Quando as grandes potências começam rufar seus tambores de guerra, o barulho costuma ser tão ensurdecedor que abafa completamente o grito de quem nem sabe direito onde fica o mapa do conflito, muito menos por que ele começou.

A escalada entre Israel, Estados Unidos e Irã já ultrapassou há tempos a discussão sobre território, influência regional ou segurança estratégica. O que estamos vendo agora é uma crise humanitária de proporções globais, que escolhe suas vítimas principalmente pela condição socioeconômica.

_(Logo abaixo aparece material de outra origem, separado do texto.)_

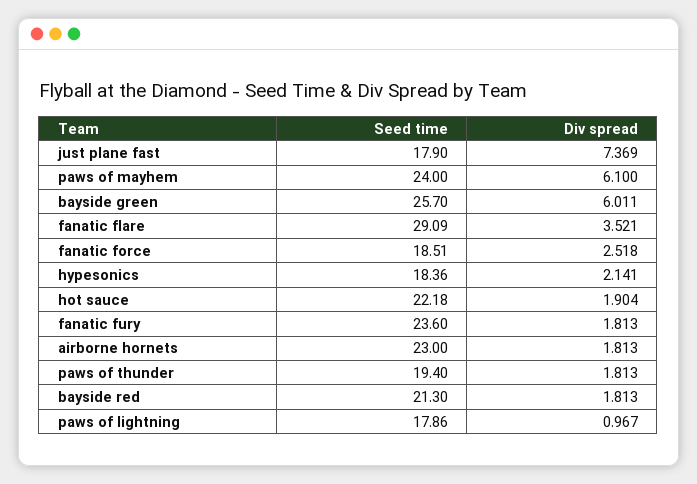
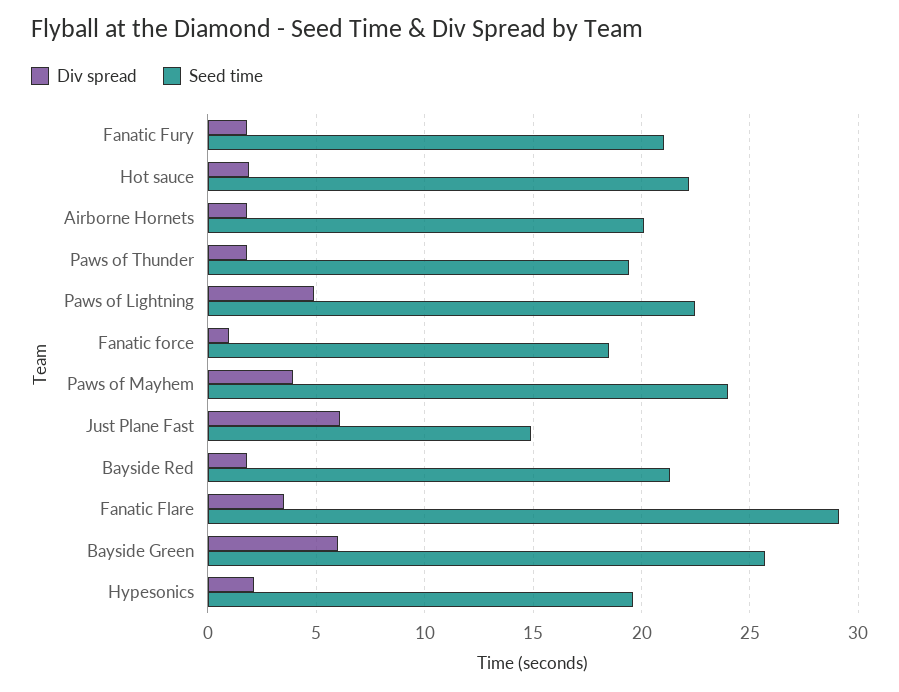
Seed time, just plane fast: 17.9 -> 15
Div spread, just plane fast: 7.369 -> 6
Div spread, paws of mayhem: 6.1 -> 4
Div spread, fanatic force: 2.518 -> 1
Seed time, hypesonics: 18.36 -> 19.5
Seed time, fanatic fury: 23.6 -> 21
Seed time, airborne hornets: 23 -> 20
Seed time, paws of lightning: 17.86 -> 22.5
Div spread, paws of lightning: 0.967 -> 5

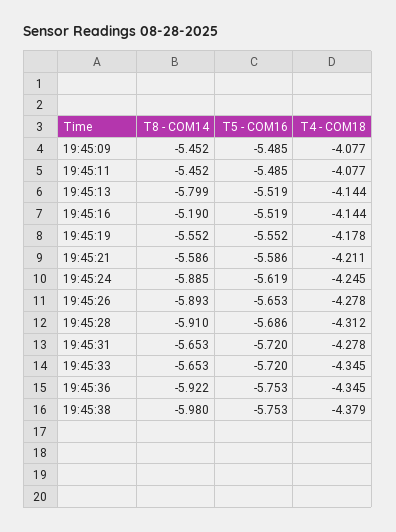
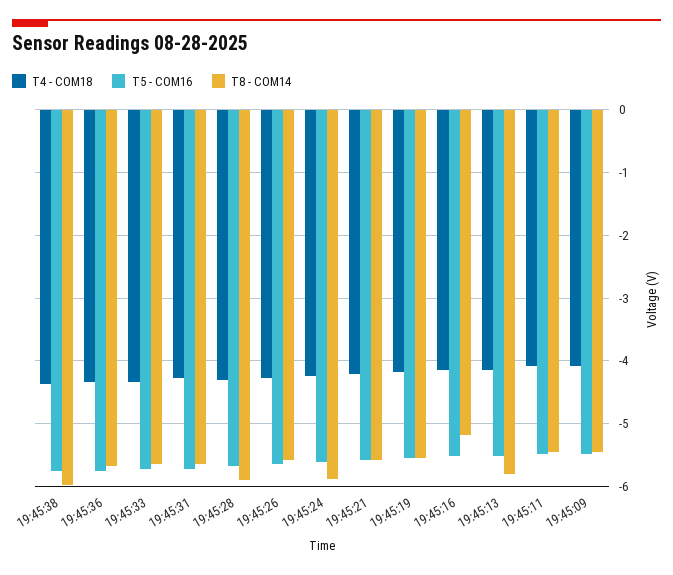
T8 - COM14, 19:45:26: -5.893 -> -5.6
T8 - COM14, 19:45:36: -5.922 -> -5.7

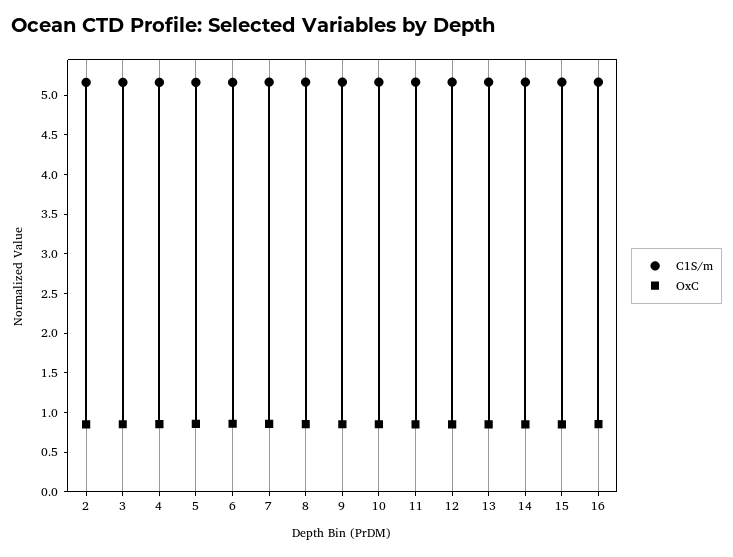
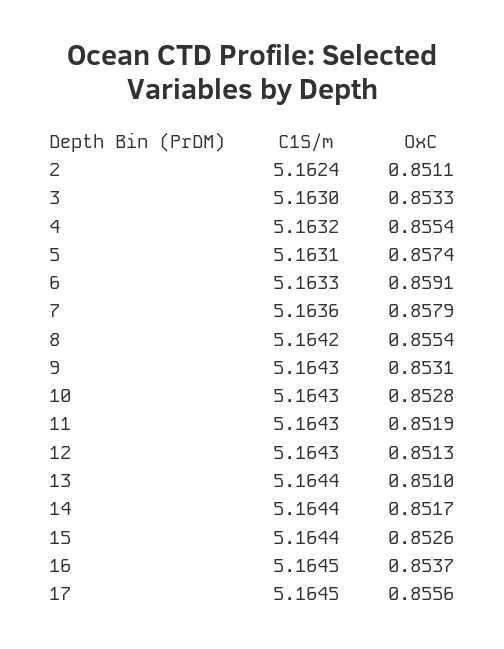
C1S/m, 17: none -> 5.1645
OxC, 17: none -> 0.8556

Enquanto líderes em salas climatizadas debatem sanções, mísseis de precisão e estratégias de contenção, lá fora, no mundo real, o impacto chega rápido e cruel direto no prato de comida de milhares de famílias.

A matemática é simples e implacável. A instabilidade no Oriente Médio – especialmente após os ataques recentes e as retaliações – fez o preço do barril de petróleo disparar, superando os US$ 100 em vários momentos nas últimas semanas. Com isso, o frete marítimo internacional encarece imediatamente. Tudo o que viaja de navio (e é muita coisa) fica mais caro. Fertilizantes, combustíveis agrícolas, transporte de grãos, insumos industriais... a cadeia inteira sente o choque.

O resultado é a alta nos preços de itens básicos: arroz, feijão, pão, óleo de cozinha, carne, produtos de higiene etc. Para famílias de classe média em países desenvolvidos, isso pode significar apenas um aperto no orçamento mensal. Para milhões de pessoas em nações em desenvolvimento (África, Ásia e América Latina, principalmente), significa a diferença entre comer ou passar fome.

Armas e miséria

Enquanto bilhões são investidos em tecnologia de destruição e em operações militares, os programas de assistência social, estoques de segurança alimentar e ajuda humanitária perdem prioridade nos orçamentos globais. É uma inversão de valores que custa vidas.

O filósofo e poeta francês Paul Valéry (1871-1945) capturou essa tragédia com precisão dolorosa:

A guerra é um lugar onde jovens que não se conhecem e não se odeiam se matam, por decisão de velhos que se conhecem e se odeiam, mas não se matam.

Não dá para fingir que isso é assunto distante. A geopolítica pode parecer um tabuleiro de xadrez jogado em capitais longínquas, mas o sofrimento que ela provoca está na nossa frente.

Quem mais sente o peso de uma fronteira fechada, de um míssil lançado ou de um estreito bloqueado não é o general no centro de comando nem o analista no think tank. É o pai ou a mãe de família que vê o salário evaporar antes do fim do mês, que reduz o arroz do almoço das crianças para pagar a conta de luz, que acorda com a angústia de não saber se amanhã terá o que colocar na mesa.

A paz verdadeira não é apenas o silêncio das bombas ou a mudança de regimes. É a condição básica para que as pessoas mais vulneráveis possam viver com dignidade, sem ter que escolher entre remédio, comida ou revolta (por não ter os dois).

Enquanto os tambores continuarem batendo, precisamos ouvir e amplificar o outro som. O som das vozes que pedem racionalidade, diplomacia e, acima de tudo, humanidade. Porque, no final das contas, a conta da guerra sempre chega para quem menos pode pagar.